WORK REQUEST: Having read the entries, repeat all of them exactly.

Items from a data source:
-=-=-

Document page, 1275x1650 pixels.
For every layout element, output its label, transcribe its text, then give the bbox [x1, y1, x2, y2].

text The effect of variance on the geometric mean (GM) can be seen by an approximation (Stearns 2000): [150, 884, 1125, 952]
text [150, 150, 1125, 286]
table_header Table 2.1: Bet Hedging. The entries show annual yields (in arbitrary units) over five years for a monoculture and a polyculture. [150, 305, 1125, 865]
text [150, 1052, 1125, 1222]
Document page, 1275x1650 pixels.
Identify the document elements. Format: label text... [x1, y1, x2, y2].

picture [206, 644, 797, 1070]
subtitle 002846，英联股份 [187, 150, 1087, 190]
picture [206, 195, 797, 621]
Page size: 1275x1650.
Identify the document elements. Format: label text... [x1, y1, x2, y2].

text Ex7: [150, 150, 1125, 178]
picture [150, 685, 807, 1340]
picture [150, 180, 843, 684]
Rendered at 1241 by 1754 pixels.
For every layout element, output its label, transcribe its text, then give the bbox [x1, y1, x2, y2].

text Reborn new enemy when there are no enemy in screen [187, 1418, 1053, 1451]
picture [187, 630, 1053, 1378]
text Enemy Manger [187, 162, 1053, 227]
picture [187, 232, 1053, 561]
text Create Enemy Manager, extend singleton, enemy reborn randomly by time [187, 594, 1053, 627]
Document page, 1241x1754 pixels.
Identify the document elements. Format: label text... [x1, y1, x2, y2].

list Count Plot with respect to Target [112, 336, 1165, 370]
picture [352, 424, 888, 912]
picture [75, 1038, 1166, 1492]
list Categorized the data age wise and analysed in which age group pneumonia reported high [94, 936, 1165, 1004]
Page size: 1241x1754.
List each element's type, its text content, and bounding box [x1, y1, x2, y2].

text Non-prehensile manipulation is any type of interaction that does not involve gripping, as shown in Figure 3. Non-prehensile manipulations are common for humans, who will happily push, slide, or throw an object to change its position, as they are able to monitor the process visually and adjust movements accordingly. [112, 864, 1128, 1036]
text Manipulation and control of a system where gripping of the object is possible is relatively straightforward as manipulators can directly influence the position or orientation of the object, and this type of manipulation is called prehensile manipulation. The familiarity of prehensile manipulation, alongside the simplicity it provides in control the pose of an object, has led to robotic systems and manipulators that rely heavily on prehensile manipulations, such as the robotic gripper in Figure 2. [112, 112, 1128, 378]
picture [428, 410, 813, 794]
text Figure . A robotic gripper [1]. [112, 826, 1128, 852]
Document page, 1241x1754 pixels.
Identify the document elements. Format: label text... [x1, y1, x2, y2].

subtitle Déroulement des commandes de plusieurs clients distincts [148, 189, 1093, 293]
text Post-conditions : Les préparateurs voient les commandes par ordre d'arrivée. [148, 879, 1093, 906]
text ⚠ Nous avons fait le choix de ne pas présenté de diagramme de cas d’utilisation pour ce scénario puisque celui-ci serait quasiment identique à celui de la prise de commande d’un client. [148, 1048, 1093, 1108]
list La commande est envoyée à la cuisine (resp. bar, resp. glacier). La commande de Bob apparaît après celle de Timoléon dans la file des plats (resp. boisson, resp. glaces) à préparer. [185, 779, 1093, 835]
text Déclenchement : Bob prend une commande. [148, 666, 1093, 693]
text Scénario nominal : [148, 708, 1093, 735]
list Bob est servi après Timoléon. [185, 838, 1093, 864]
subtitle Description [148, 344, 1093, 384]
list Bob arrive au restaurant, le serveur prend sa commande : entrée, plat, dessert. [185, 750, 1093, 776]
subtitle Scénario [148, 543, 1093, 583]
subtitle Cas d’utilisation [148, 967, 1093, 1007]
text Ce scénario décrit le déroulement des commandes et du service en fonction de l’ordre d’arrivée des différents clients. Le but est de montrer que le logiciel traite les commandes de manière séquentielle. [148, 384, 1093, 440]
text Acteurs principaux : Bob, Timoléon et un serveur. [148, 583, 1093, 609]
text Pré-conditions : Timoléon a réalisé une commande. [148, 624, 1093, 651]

-=-=-

RESULT OF THIS EXERCISE:
Document page, 1275x1650 pixels.
For every layout element, output its label, transcribe its text, then give the bbox [x1, y1, x2, y2].

text The effect of variance on the geometric mean (GM) can be seen by an approximation (Stearns 2000): [150, 884, 1125, 952]
text [150, 150, 1125, 286]
table_header Table 2.1: Bet Hedging. The entries show annual yields (in arbitrary units) over five years for a monoculture and a polyculture. [150, 305, 1125, 865]
text [150, 1052, 1125, 1222]
Document page, 1275x1650 pixels.
Identify the document elements. Format: label text... [x1, y1, x2, y2].

picture [206, 644, 797, 1070]
subtitle 002846，英联股份 [187, 150, 1087, 190]
picture [206, 195, 797, 621]
Page size: 1275x1650.
Identify the document elements. Format: label text... [x1, y1, x2, y2].

text Ex7: [150, 150, 1125, 178]
picture [150, 685, 807, 1340]
picture [150, 180, 843, 684]
Rendered at 1241 by 1754 pixels.
For every layout element, output its label, transcribe its text, then give the bbox [x1, y1, x2, y2].

text Reborn new enemy when there are no enemy in screen [187, 1418, 1053, 1451]
picture [187, 630, 1053, 1378]
text Enemy Manger [187, 162, 1053, 227]
picture [187, 232, 1053, 561]
text Create Enemy Manager, extend singleton, enemy reborn randomly by time [187, 594, 1053, 627]
Document page, 1241x1754 pixels.
Identify the document elements. Format: label text... [x1, y1, x2, y2].

list Count Plot with respect to Target [112, 336, 1165, 370]
picture [352, 424, 888, 912]
picture [75, 1038, 1166, 1492]
list Categorized the data age wise and analysed in which age group pneumonia reported high [94, 936, 1165, 1004]
Page size: 1241x1754.
List each element's type, its text content, and bounding box [x1, y1, x2, y2].

text Non-prehensile manipulation is any type of interaction that does not involve gripping, as shown in Figure 3. Non-prehensile manipulations are common for humans, who will happily push, slide, or throw an object to change its position, as they are able to monitor the process visually and adjust movements accordingly. [112, 864, 1128, 1036]
text Manipulation and control of a system where gripping of the object is possible is relatively straightforward as manipulators can directly influence the position or orientation of the object, and this type of manipulation is called prehensile manipulation. The familiarity of prehensile manipulation, alongside the simplicity it provides in control the pose of an object, has led to robotic systems and manipulators that rely heavily on prehensile manipulations, such as the robotic gripper in Figure 2. [112, 112, 1128, 378]
picture [428, 410, 813, 794]
text Figure . A robotic gripper [1]. [112, 826, 1128, 852]
Document page, 1241x1754 pixels.
Identify the document elements. Format: label text... [x1, y1, x2, y2].

subtitle Déroulement des commandes de plusieurs clients distincts [148, 189, 1093, 293]
text Post-conditions : Les préparateurs voient les commandes par ordre d'arrivée. [148, 879, 1093, 906]
text ⚠ Nous avons fait le choix de ne pas présenté de diagramme de cas d’utilisation pour ce scénario puisque celui-ci serait quasiment identique à celui de la prise de commande d’un client. [148, 1048, 1093, 1108]
list La commande est envoyée à la cuisine (resp. bar, resp. glacier). La commande de Bob apparaît après celle de Timoléon dans la file des plats (resp. boisson, resp. glaces) à préparer. [185, 779, 1093, 835]
text Déclenchement : Bob prend une commande. [148, 666, 1093, 693]
text Scénario nominal : [148, 708, 1093, 735]
list Bob est servi après Timoléon. [185, 838, 1093, 864]
subtitle Description [148, 344, 1093, 384]
list Bob arrive au restaurant, le serveur prend sa commande : entrée, plat, dessert. [185, 750, 1093, 776]
subtitle Scénario [148, 543, 1093, 583]
subtitle Cas d’utilisation [148, 967, 1093, 1007]
text Ce scénario décrit le déroulement des commandes et du service en fonction de l’ordre d’arrivée des différents clients. Le but est de montrer que le logiciel traite les commandes de manière séquentielle. [148, 384, 1093, 440]
text Acteurs principaux : Bob, Timoléon et un serveur. [148, 583, 1093, 609]
text Pré-conditions : Timoléon a réalisé une commande. [148, 624, 1093, 651]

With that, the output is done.